◆ Work task: Starting with the line that has "banana: present [26,601,146,678]" in the records below and stopping after the line that has "banana: present [14,314,131,383]", output every line exactly and nothing else; skip pictures.
== Records for processing
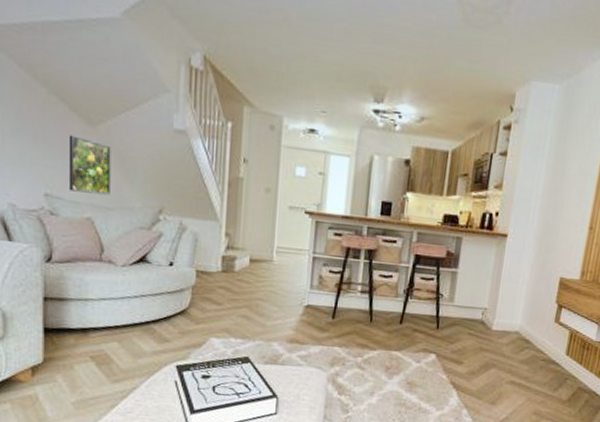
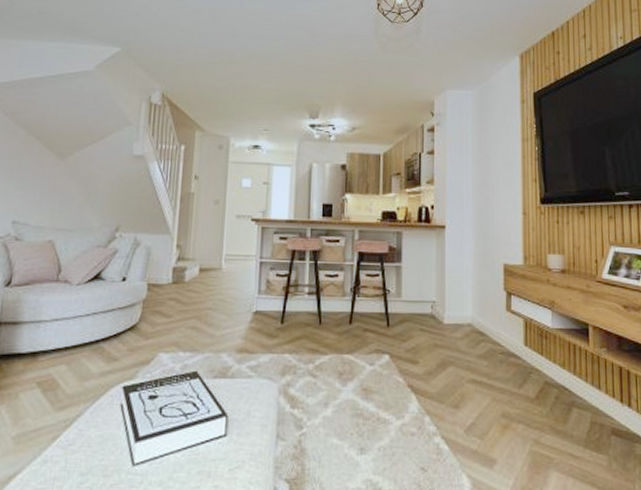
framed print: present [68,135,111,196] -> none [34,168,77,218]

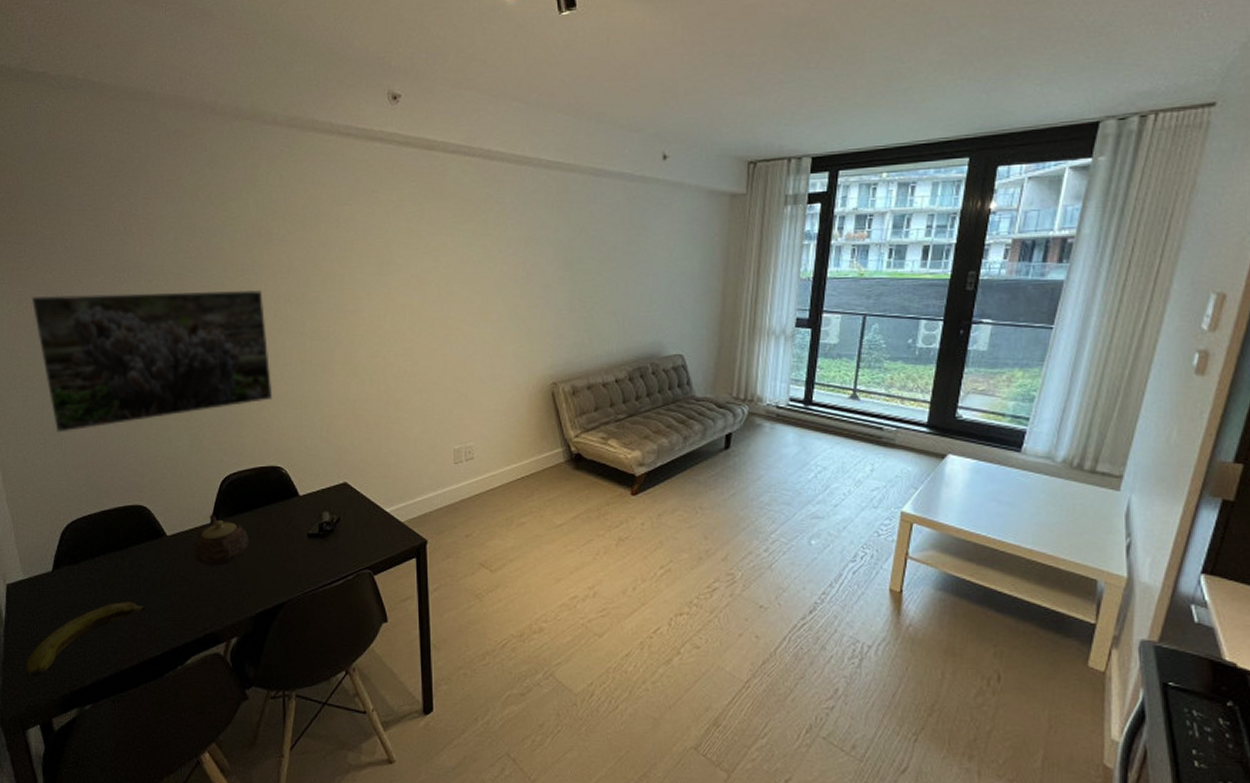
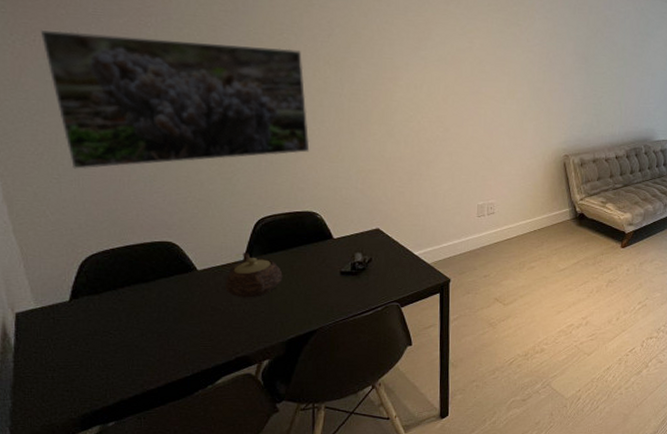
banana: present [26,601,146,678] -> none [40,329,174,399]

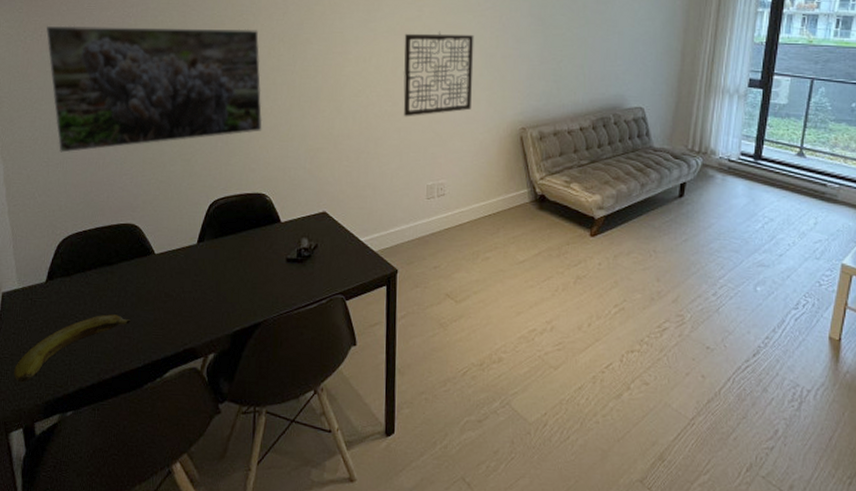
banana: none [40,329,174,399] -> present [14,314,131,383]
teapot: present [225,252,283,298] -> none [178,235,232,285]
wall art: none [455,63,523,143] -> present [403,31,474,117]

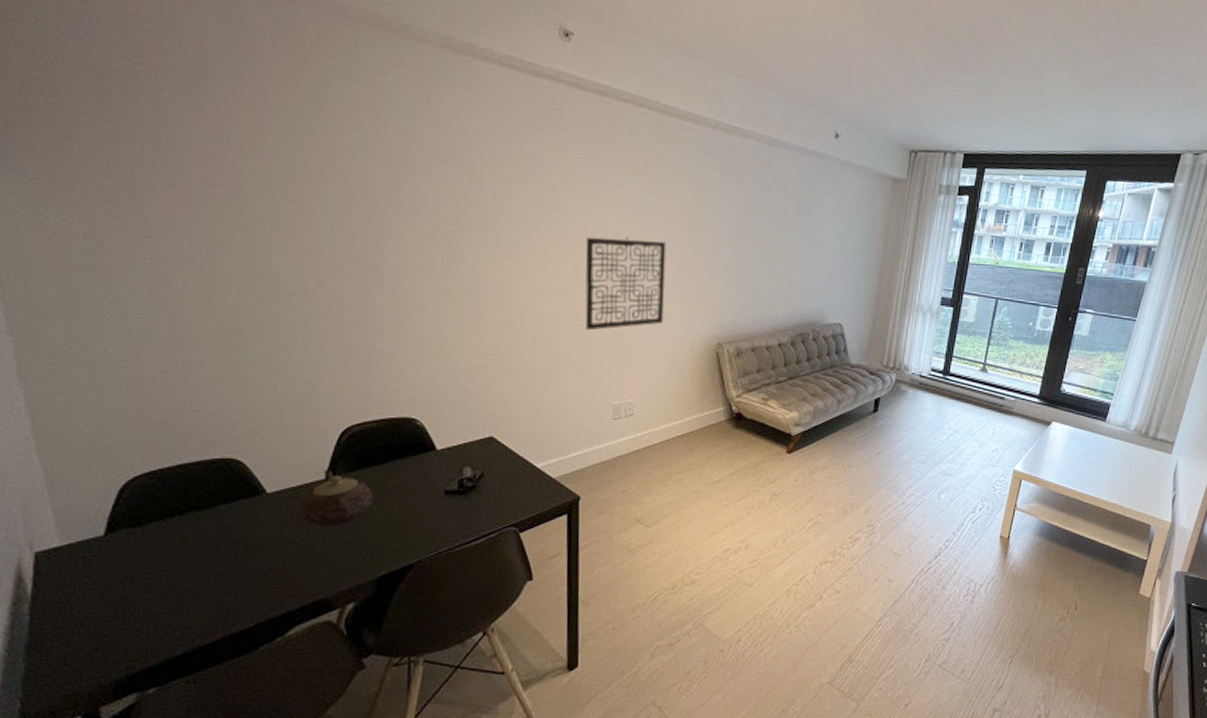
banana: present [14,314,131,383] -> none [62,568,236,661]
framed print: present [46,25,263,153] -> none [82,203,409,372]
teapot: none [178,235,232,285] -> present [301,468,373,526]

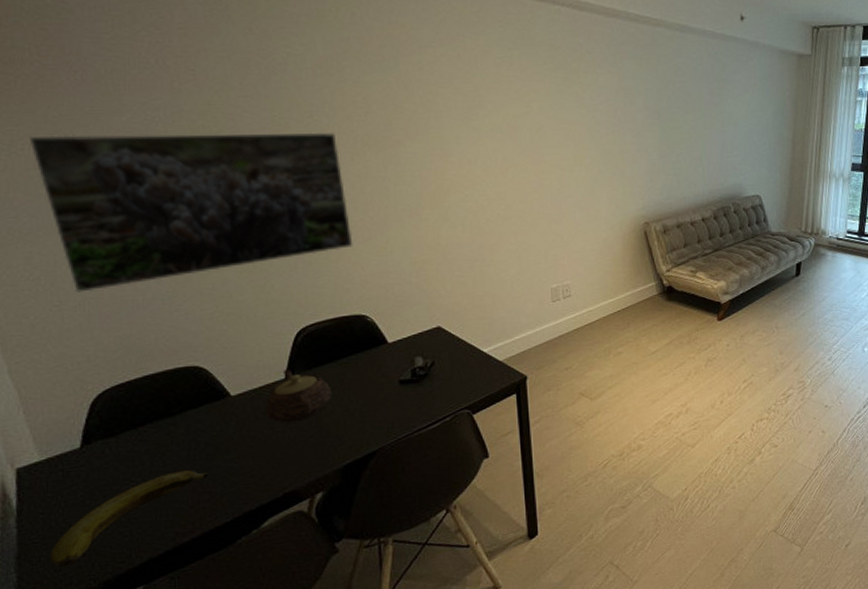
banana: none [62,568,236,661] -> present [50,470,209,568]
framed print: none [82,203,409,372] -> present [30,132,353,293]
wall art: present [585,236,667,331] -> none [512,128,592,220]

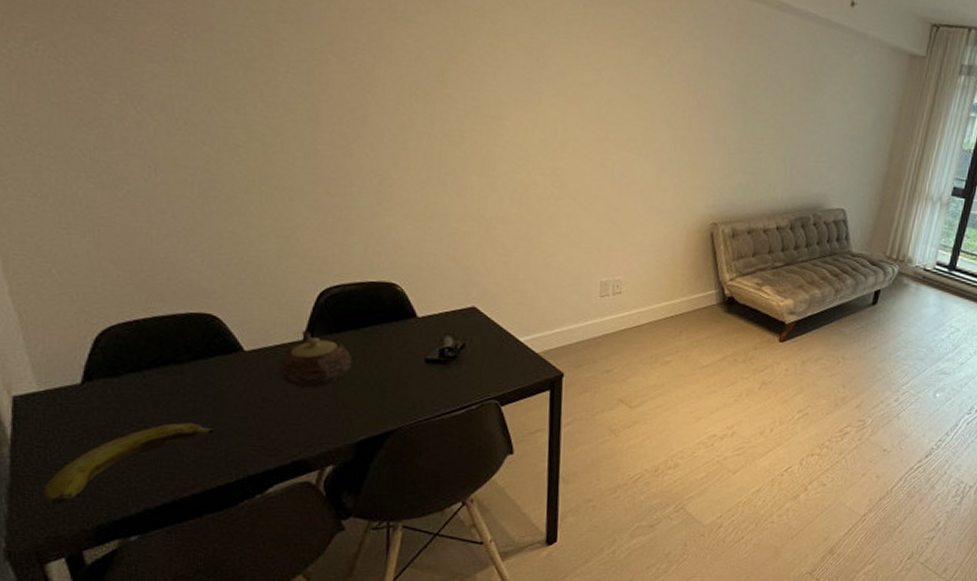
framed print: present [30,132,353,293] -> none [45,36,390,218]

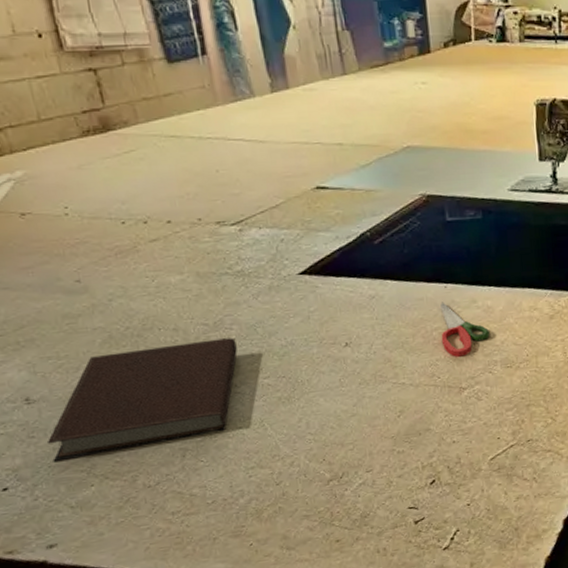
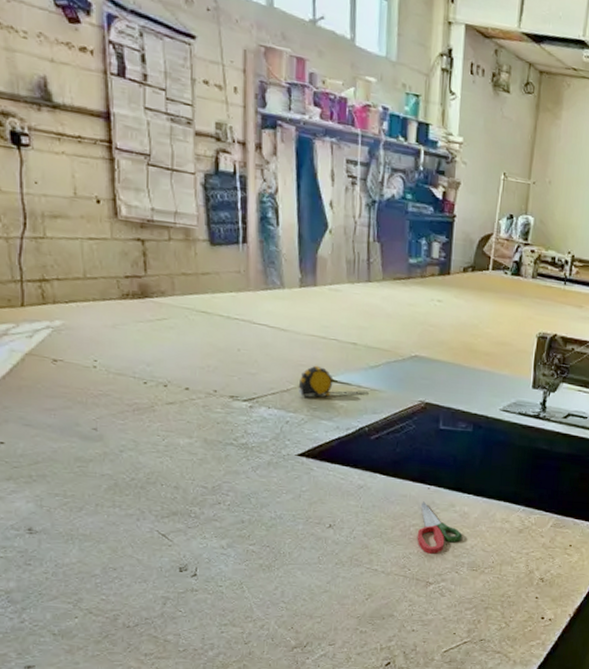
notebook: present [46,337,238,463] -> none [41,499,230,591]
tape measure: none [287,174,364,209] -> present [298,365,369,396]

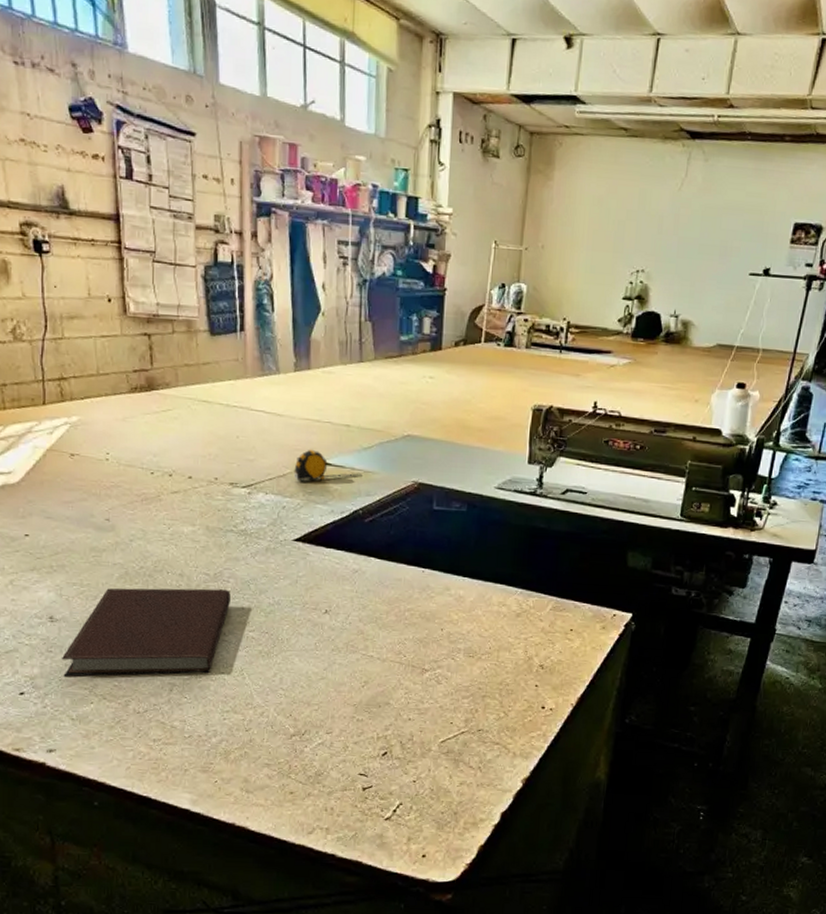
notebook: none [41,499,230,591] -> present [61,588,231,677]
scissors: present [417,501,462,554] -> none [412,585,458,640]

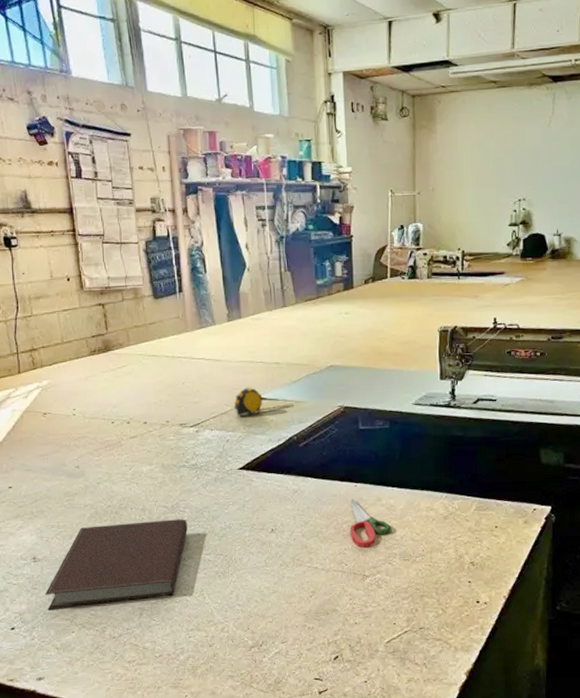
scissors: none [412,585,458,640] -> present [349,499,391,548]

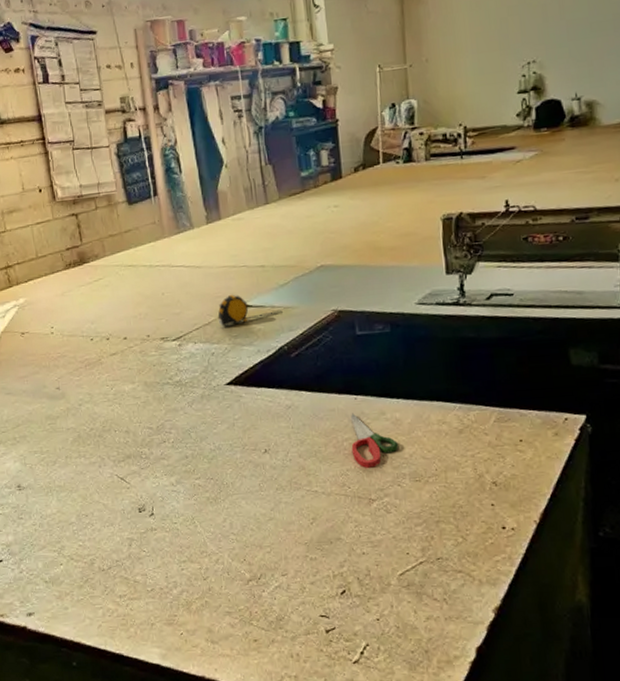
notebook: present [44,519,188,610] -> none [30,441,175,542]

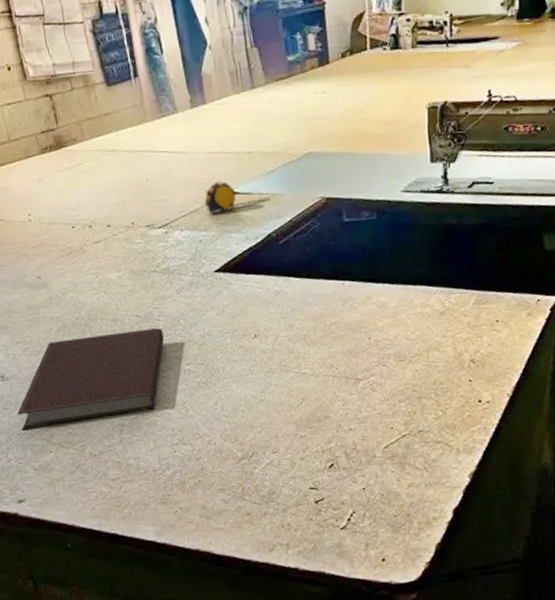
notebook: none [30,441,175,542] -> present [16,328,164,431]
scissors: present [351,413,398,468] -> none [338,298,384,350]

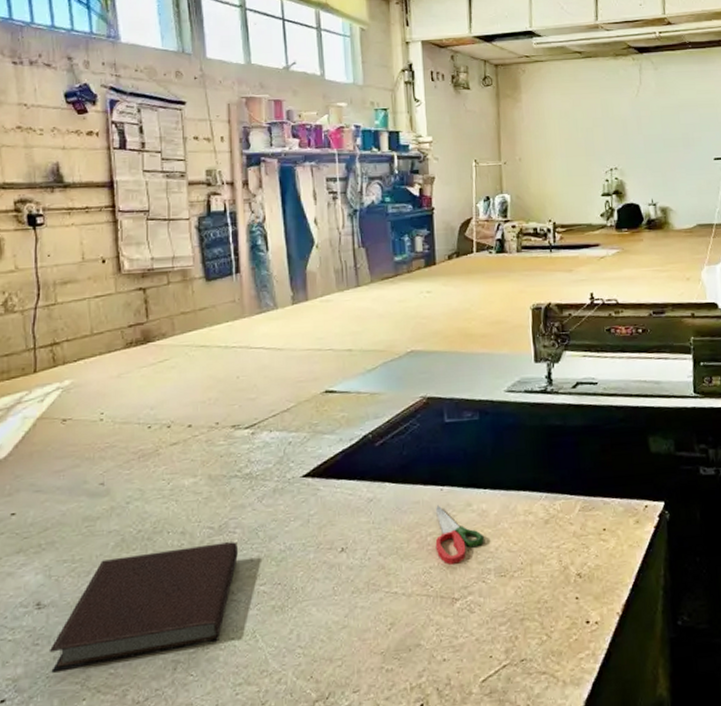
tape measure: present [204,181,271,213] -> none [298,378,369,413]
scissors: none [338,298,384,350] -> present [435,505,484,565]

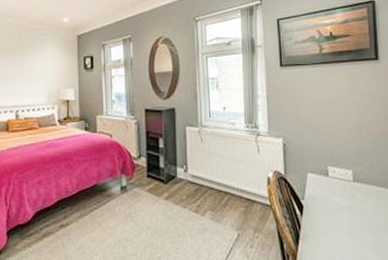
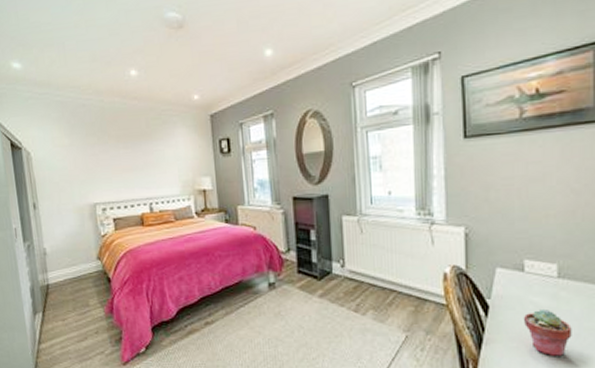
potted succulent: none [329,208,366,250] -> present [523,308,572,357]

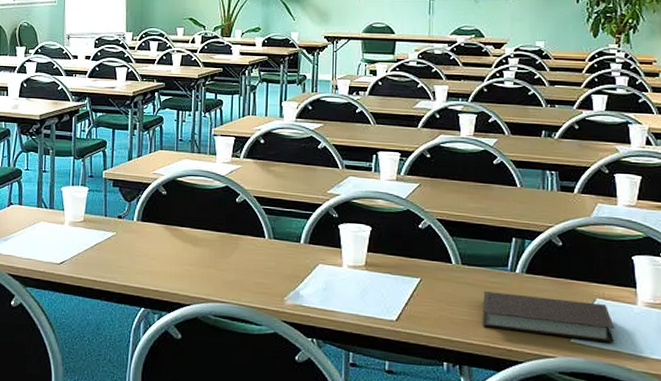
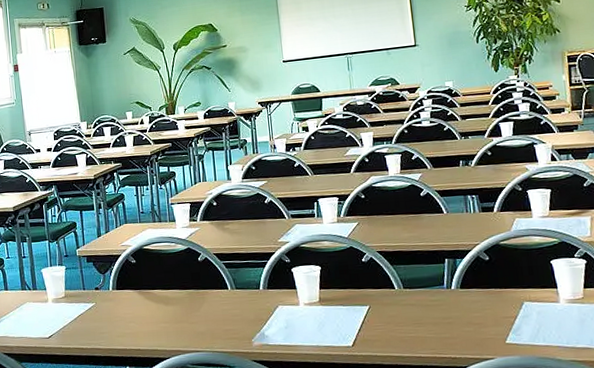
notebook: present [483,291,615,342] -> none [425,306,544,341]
====
◆ Task solution:
banana: present [26,601,146,678] -> none [40,329,174,399]

banana: none [40,329,174,399] -> present [14,314,131,383]
teapot: present [225,252,283,298] -> none [178,235,232,285]
wall art: none [455,63,523,143] -> present [403,31,474,117]

banana: present [14,314,131,383] -> none [62,568,236,661]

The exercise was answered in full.